● **AIM OF THE TASK**
Scan the entries for the word "camera" and report how many lines contain it, as a number with no other words.

● **RECORDS TO USE**
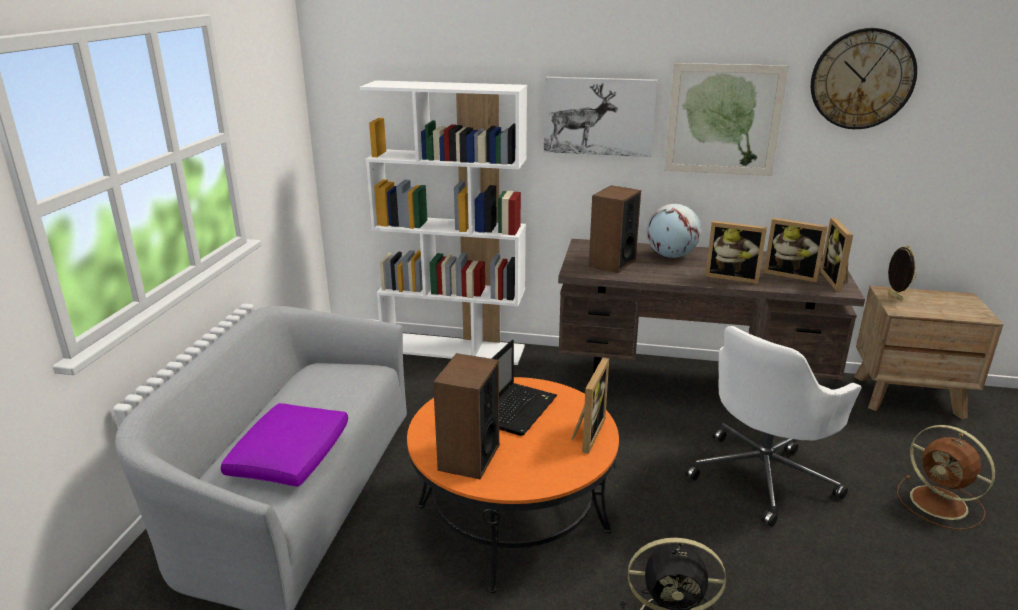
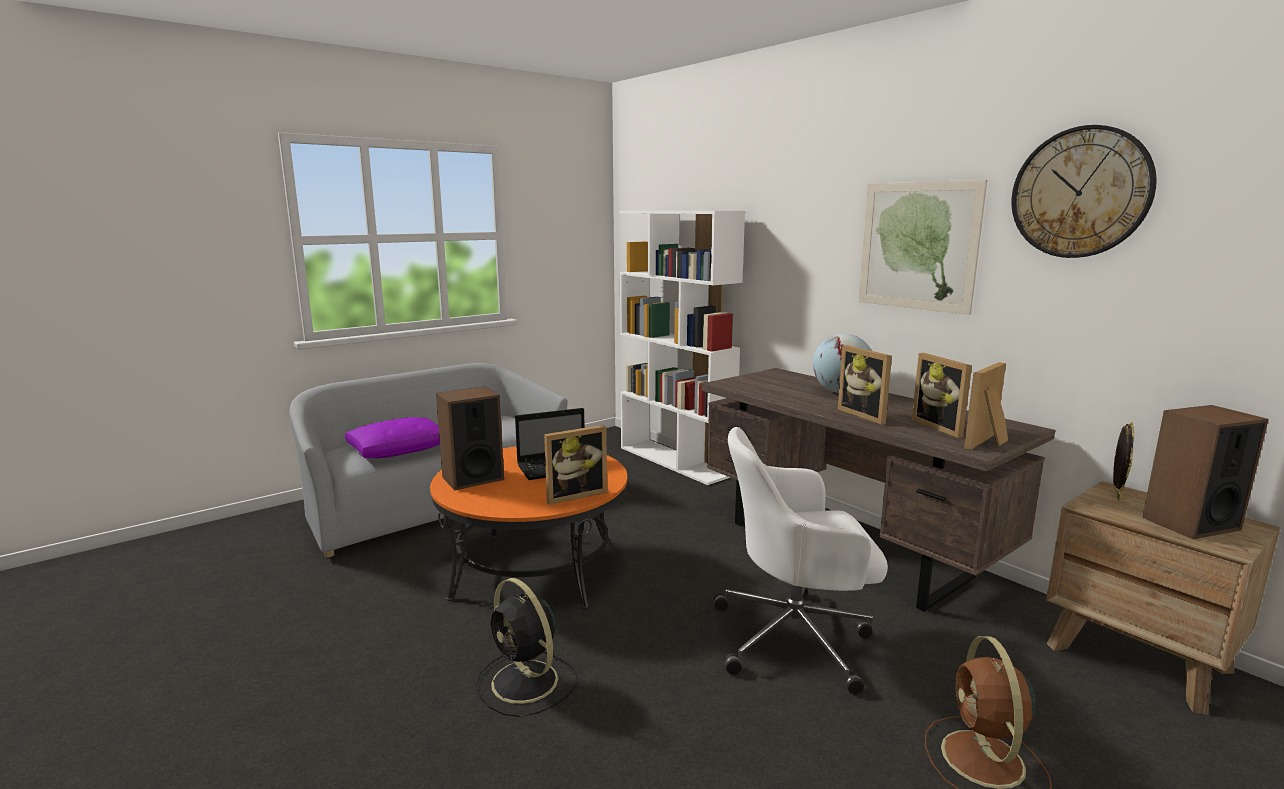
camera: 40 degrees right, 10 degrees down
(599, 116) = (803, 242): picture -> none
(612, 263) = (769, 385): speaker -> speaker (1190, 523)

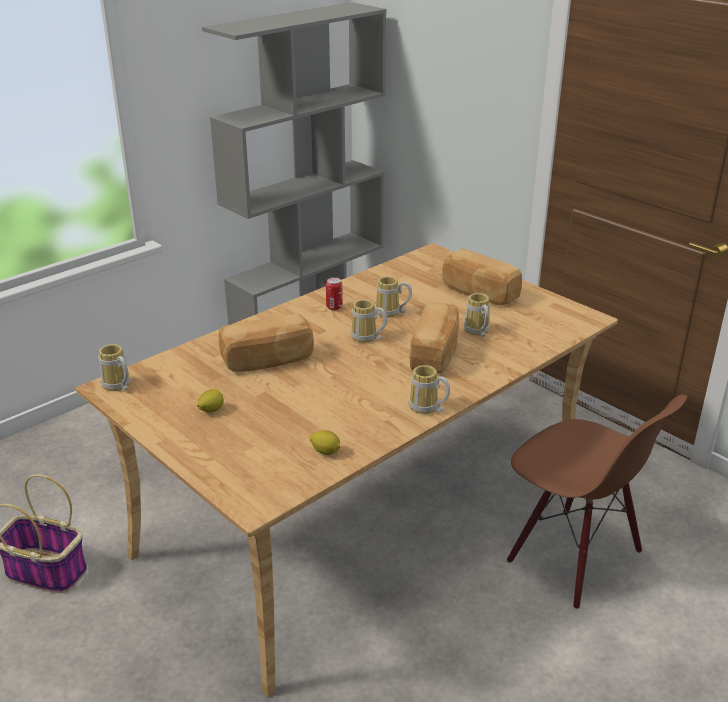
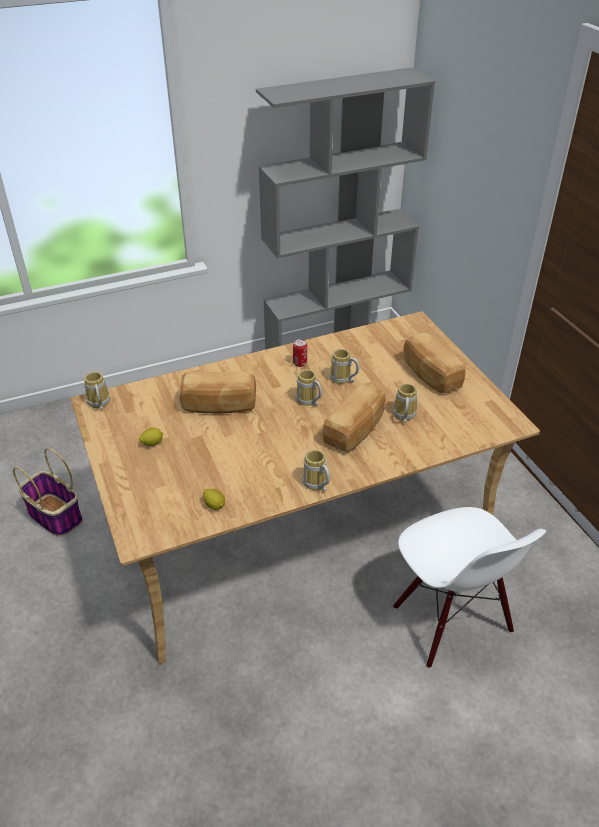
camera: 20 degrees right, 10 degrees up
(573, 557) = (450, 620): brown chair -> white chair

● **RESULT**
2